Puanteur de sainteté

Sainte Lydwine de Schiedam
Joris-Karl Huysmans
Éditions À rebours
347 pages, 20 euros.

 

À la petite-bourgeoisie debout, Huysmans hagiographe oppose un catholicisme alité. Suintements de pus au bord d’une langue fleurie.

 

Acculé, selon Barbey d’Aurevilly, à choisir «entre la bouche du pistolet et les pieds de la croix», on sait que le décadent auteur d’À rebours (1884), fuyant la froide monotonie petite-bourgeoise, s’était retiré au monastère de Ligugé, le premier de la Gaule. C’est là qu’il rédigea Sainte Lydwine, en 1901. Ce repli sur les origines françaises signait aussi un retour personnel à l’identité hollandaise, pour un Joris-Karl monté du même plat pays que la Sainte de Schiedam. Une Hollande ancienne, un catholicisme primitif qui servaient à oublier les misères d’une vie de petit fonctionnaire français.

Centre d’un puissant combat entre les armées du Très-bas, le méchant ange ravageur, qui luttent en habit de luxure, et les armées du Seigneur, qui contre-attaquent avec des prières, des offices et une souffrance muette, Lydwine se couvre d’ulcères et subira toutes les maladies disponibles dans le stock infernal, pour expier les malheurs et les maux d’un effroyable quinzième siècle conté dans toute sa noirceur odorante, famines, félonie des papes, perversions des clercs, menées diaboliques. Pendant trente ans, l’ascète élue n’aura comme seule nourriture qu’un petit peu d’eau de Meuse, excellente petite rivière saumâtre dont le jus accompagne très bien l’hostie miraculeuse qui, dans une grande lumière, apparaît dans la chambre infâme de l’infirme. Sanctifié à coups de peste, de chancres, de bubons et d’infections, diverses mais toujours purulentes, son corps est devenu à lui seul les cinq plaies glorieuses du Christ. Éternelle grabataire, cette petite masse de chair avariée, si atteinte et décomposée vivante qu’on doit l’enserrer dans des linges pour éviter qu’elle ne coule, s’avance immobile contre les divisions du Démon, sans faillir. Un médecin lui ouvre le ventre, trie et lave les entrailles, et ne remet en place que celles encore en état ; avec ou sans, elle vit très bien. Ses maladies sont un signe de santé. Car c’est – oui – le Seigneur qui lui envoie, dans sa générosité, ces maux, pour faire d’elle «un être victimal, broyé dans le mortier de Dieu», mais «roulée dans des ondes de joie».

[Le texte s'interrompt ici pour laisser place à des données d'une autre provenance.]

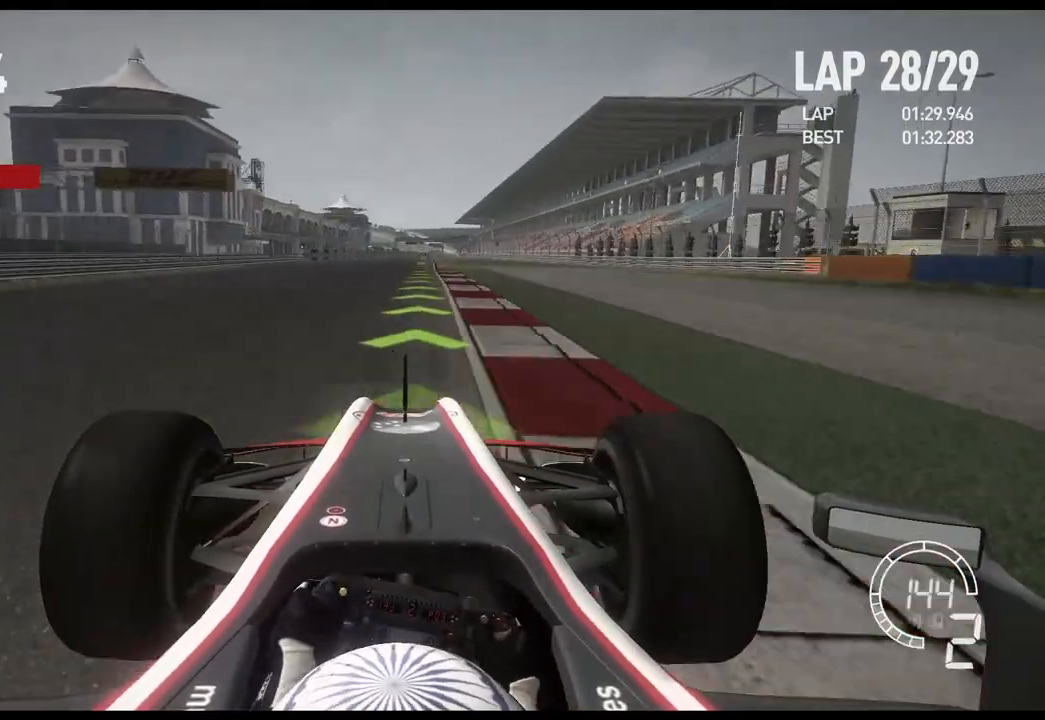
{"buttons": ["R2"], "left_stick": "center", "right_stick": "center", "events": []}
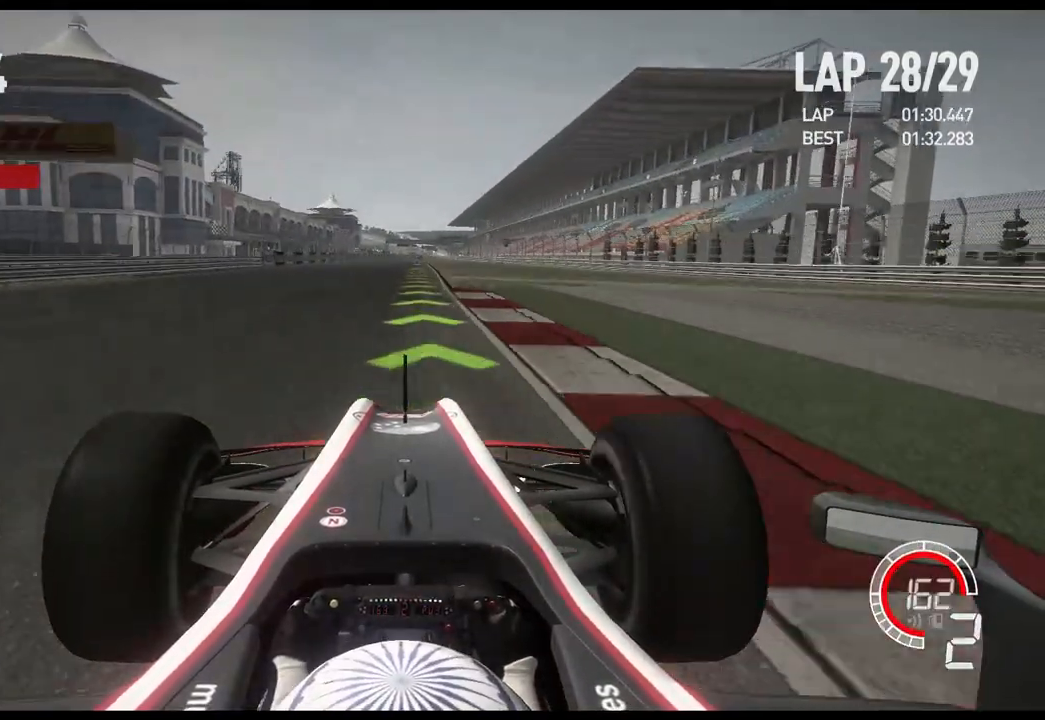
{"buttons": ["R2"], "left_stick": "center", "right_stick": "center", "events": [[100, "A", "down"], [183, "A", "up"]]}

Huysmans, lui, se pose là comme à son chevet, à regarder et commenter comme un étudiant, carabin et mystique, affectant une large indifférence et attentif à décrypter les signes ; quand les crevasses de la sainte s’avivent, il précise : «L’on retirait de ses blessures de cent à deux cents vers par vingt-quatre heures.» Clinique. Maître ès vocables inusités, il fleurit ses descriptions et se montre assez Littré pour employer – sans faillir lui non plus – les expressions les plus bizarres, dont il sert de petits festivals : la fruition de sa présence, des abbés portant des mitres orfrazées, la bénéolencedivine, des touffes gladiolées de lys, elle festinait, ou encore le verbe se dimidier conjugué à diverses sauces, – vieillotte anthologie du mot rare au cœur d’une prose, elle, facile et limpide.

Hagiographie contestataire, avec d’étouffants relents de religiosité maladive, extatique, habile suite d’oxymores et d’effets célébrant «l’amoureuse astuce du bienfaisant tortionnaire», ce Sainte Lydwine de Schiedam peut aussi être lu comme l’ancêtre bienheureux d’une sorte d’«école de l’érudition historique française», encore à définir mais qui compterait actuellement de très beaux membres – Michon, Macé, et autres modernes recycleurs d’un passé reviviscent.